Even in the era of tremendous microneurosurgical and endoscopic development, the cavernous sinus (CS) is a challenging anatomical site for a neurosurgeon. Many transcranial and a few endoscopic cadaveric studies have been done to study the CS; probably none were undertaken to study its microsurgical and endoscopic anatomy side by side. In this cadaveric study we perform a side-by-side comparison of the microsurgical and endoscopic anatomy of the CS that can help neurosurgeons deal with CS lesions more efficiently.
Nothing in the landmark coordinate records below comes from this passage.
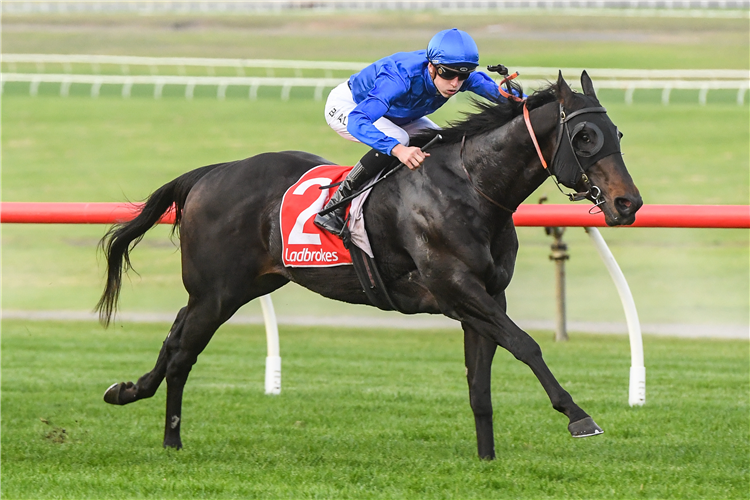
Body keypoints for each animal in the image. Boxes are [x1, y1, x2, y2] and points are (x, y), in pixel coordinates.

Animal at [97, 72, 644, 458]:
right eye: (585, 137)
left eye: (617, 131)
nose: (628, 204)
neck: (471, 188)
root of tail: (210, 173)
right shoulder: (457, 289)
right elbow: (526, 345)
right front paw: (578, 416)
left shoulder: (486, 296)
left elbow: (480, 381)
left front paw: (487, 458)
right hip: (217, 292)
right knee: (183, 353)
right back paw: (167, 435)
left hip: (237, 288)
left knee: (175, 339)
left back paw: (131, 395)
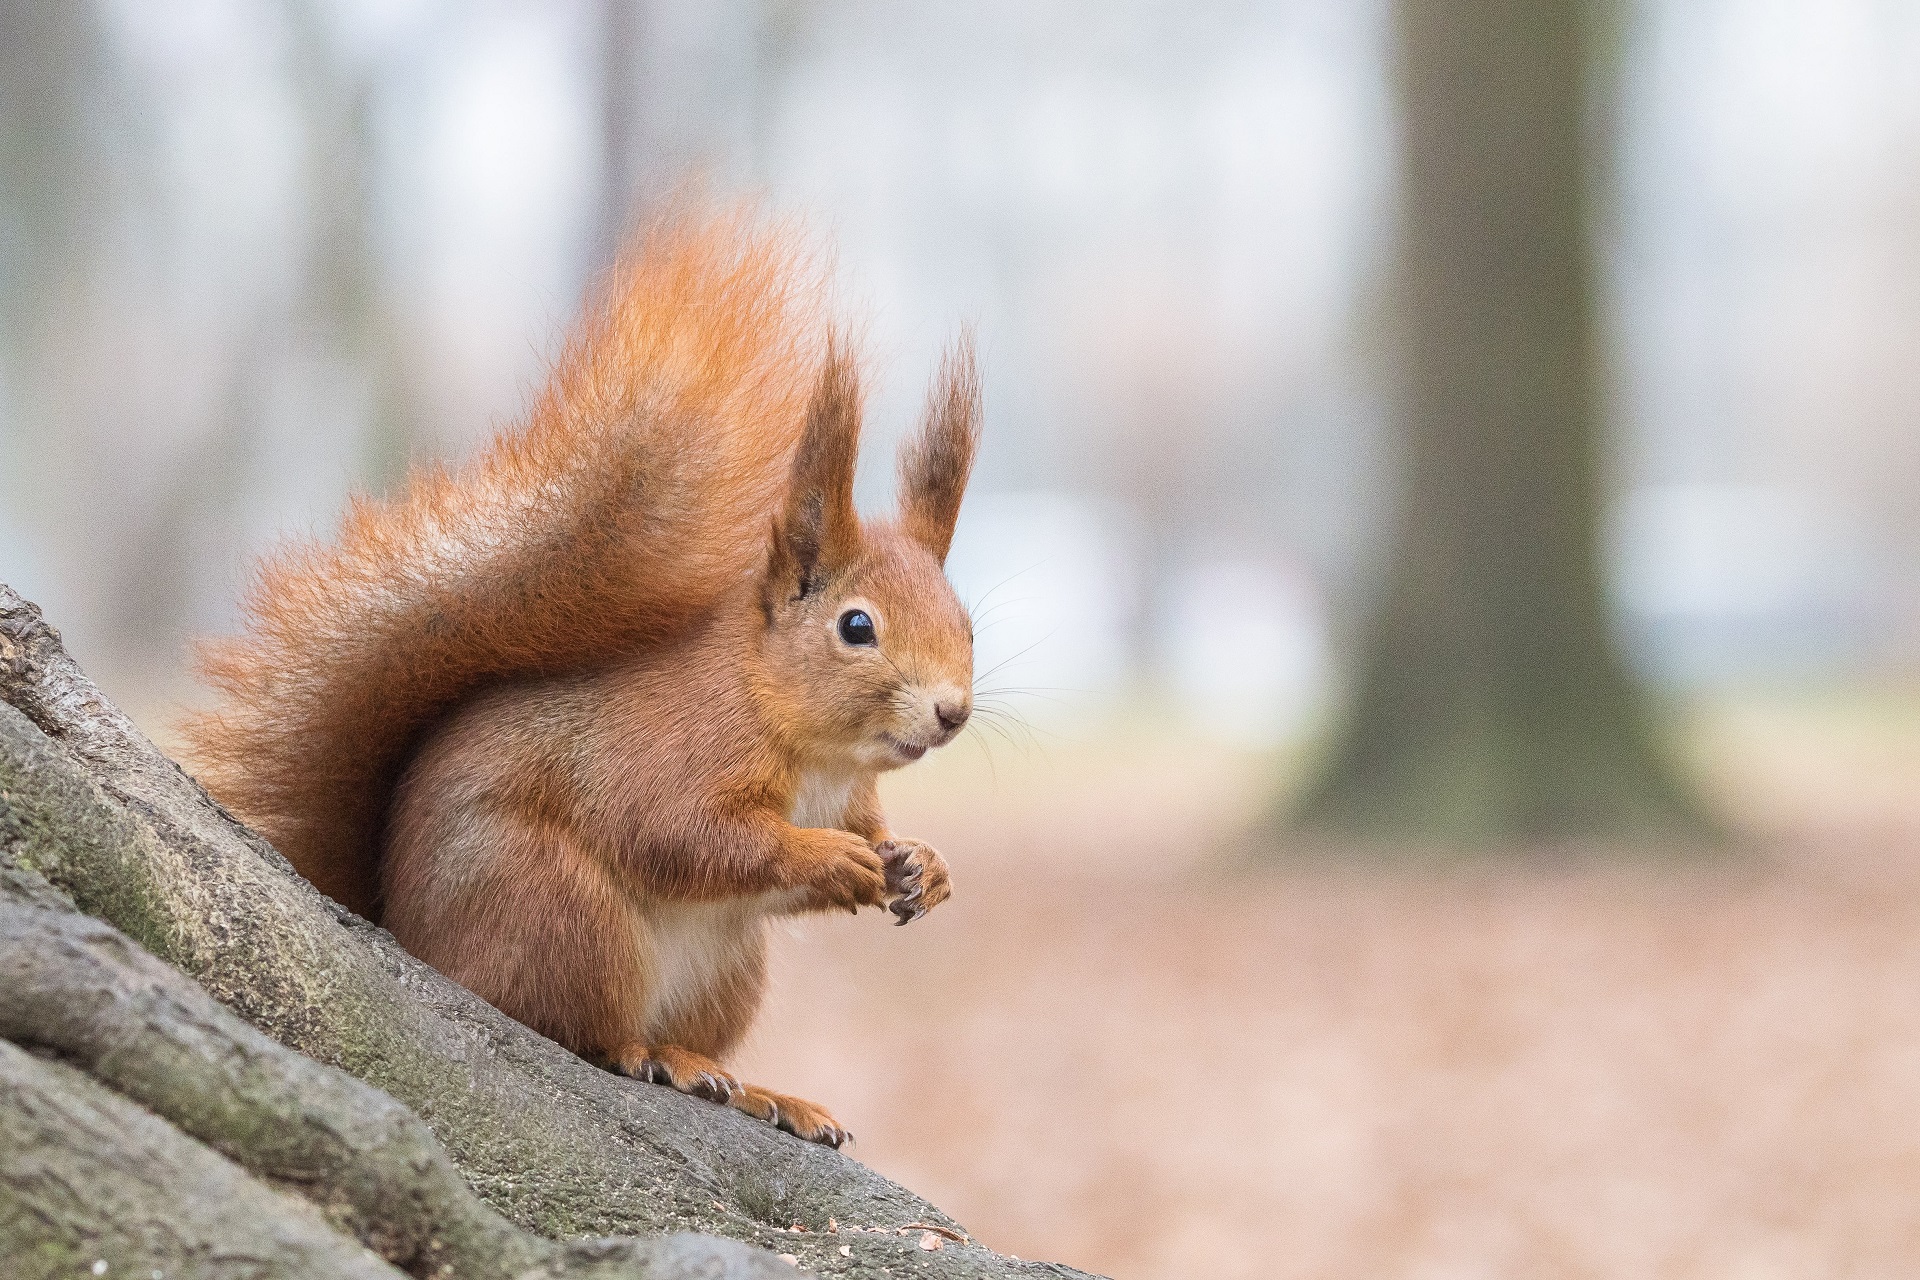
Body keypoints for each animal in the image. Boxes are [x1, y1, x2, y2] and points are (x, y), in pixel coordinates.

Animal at [183, 210, 975, 1151]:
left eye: (967, 622)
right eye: (857, 627)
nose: (953, 712)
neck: (810, 744)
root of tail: (411, 939)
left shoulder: (848, 795)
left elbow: (861, 838)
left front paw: (922, 865)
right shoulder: (672, 753)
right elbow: (683, 834)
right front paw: (827, 858)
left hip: (728, 967)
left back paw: (759, 1091)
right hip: (560, 913)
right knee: (575, 1030)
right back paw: (656, 1056)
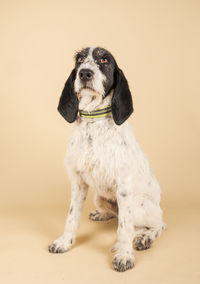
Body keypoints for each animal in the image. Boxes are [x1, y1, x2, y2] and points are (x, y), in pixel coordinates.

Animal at [48, 47, 166, 272]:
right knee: (118, 215)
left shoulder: (124, 188)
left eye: (104, 60)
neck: (94, 123)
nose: (85, 73)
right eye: (79, 59)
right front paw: (65, 242)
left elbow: (124, 229)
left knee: (157, 224)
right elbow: (71, 217)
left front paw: (124, 255)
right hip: (99, 197)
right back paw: (102, 214)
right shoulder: (78, 183)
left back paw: (144, 237)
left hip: (139, 204)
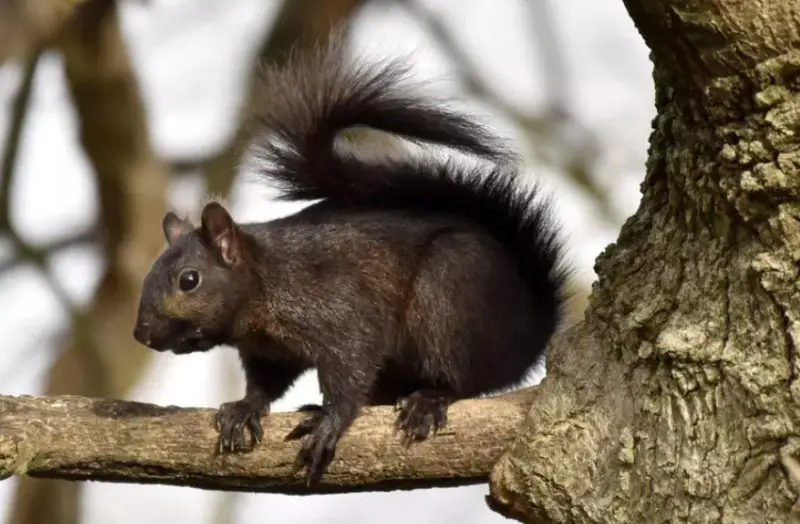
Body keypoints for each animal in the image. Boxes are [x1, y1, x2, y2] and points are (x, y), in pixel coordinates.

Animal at [132, 37, 571, 485]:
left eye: (189, 280)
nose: (142, 334)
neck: (265, 286)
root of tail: (529, 333)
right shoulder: (270, 350)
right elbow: (265, 383)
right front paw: (244, 408)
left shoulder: (338, 310)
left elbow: (352, 366)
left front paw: (331, 422)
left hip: (448, 293)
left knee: (463, 378)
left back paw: (428, 400)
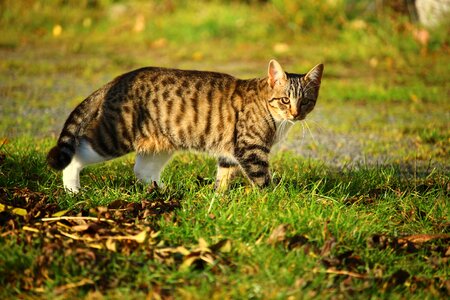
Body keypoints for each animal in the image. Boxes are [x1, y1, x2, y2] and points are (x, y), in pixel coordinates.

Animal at [46, 59, 324, 193]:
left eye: (306, 101)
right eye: (285, 100)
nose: (296, 114)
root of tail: (119, 78)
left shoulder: (230, 152)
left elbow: (223, 177)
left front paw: (218, 197)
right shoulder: (250, 149)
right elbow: (262, 179)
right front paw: (275, 200)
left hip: (160, 144)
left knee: (142, 171)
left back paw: (163, 191)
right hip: (114, 136)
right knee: (77, 155)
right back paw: (72, 190)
Sixteen fresh cadaveric heads were studied after dissection. Six heads were dissected for transcranial study and six for endoscopic study of CS. During the transcranial study, the supratentorial brain was removed in three heads and CS and related anatomical structures were dissected. In the remaining heads, the CS was studied by keeping the brains in situ. In four heads both transcranial and endoscopic study was done simultaneously. Following dissection, microsurgical and endoscopic anatomy of CS was studied.
The CS and related anatomical structures were dissected sequentially in all cases (transcranially in 10 [6 + 4] heads; endoscopically in 10 [6 + 4] heads), and their relationship was studied.
Microscopic and endoscopic exposure of the CS is relatively easy in cadavers. But endoscopic or microsurgical exposure of the CS during surgery is more difficult requiring skill. With experience of the cadaveric study , the CS may be explored via transcranial microsurgery, endonasal endoscopy, or both simultaneously, according to the nature and extension of the pathology.
即使在显微神经外科和内镜技术取得巨大发展的时代,海绵窦(CS)对于神经外科医生来说仍是一个具有挑战性的解剖部位。已经进行了许多经颅和少数内镜尸体研究来研究海绵窦;可能没有一项研究是同时进行其显微外科和内镜解剖学研究的。在这项尸体研究中,我们对海绵窦的显微外科和内镜解剖学进行了并行比较,这有助于神经外科医生更有效地处理海绵窦病变。
对16个新鲜尸体头部进行解剖研究。6个头部用于经颅研究,6个用于海绵窦的内镜研究。在经颅研究中,3个头部切除幕上脑组织并解剖海绵窦及相关解剖结构。在其余头部,保留脑组织原位研究海绵窦。4个头部同时进行经颅和内镜研究。解剖后,研究海绵窦的显微外科和内镜解剖学。
在所有病例中(10个头部经颅解剖[6 + 4];10个头部内镜解剖[6 + 4])均依次解剖了海绵窦及相关解剖结构,并研究了它们之间的关系。
在尸体中,海绵窦的显微镜和内镜暴露相对容易。但在手术中,海绵窦的内镜或显微外科暴露更困难,需要技巧。通过尸体研究的经验,可根据病变的性质和范围,经颅显微手术、鼻内镜或两者同时进行海绵窦探查。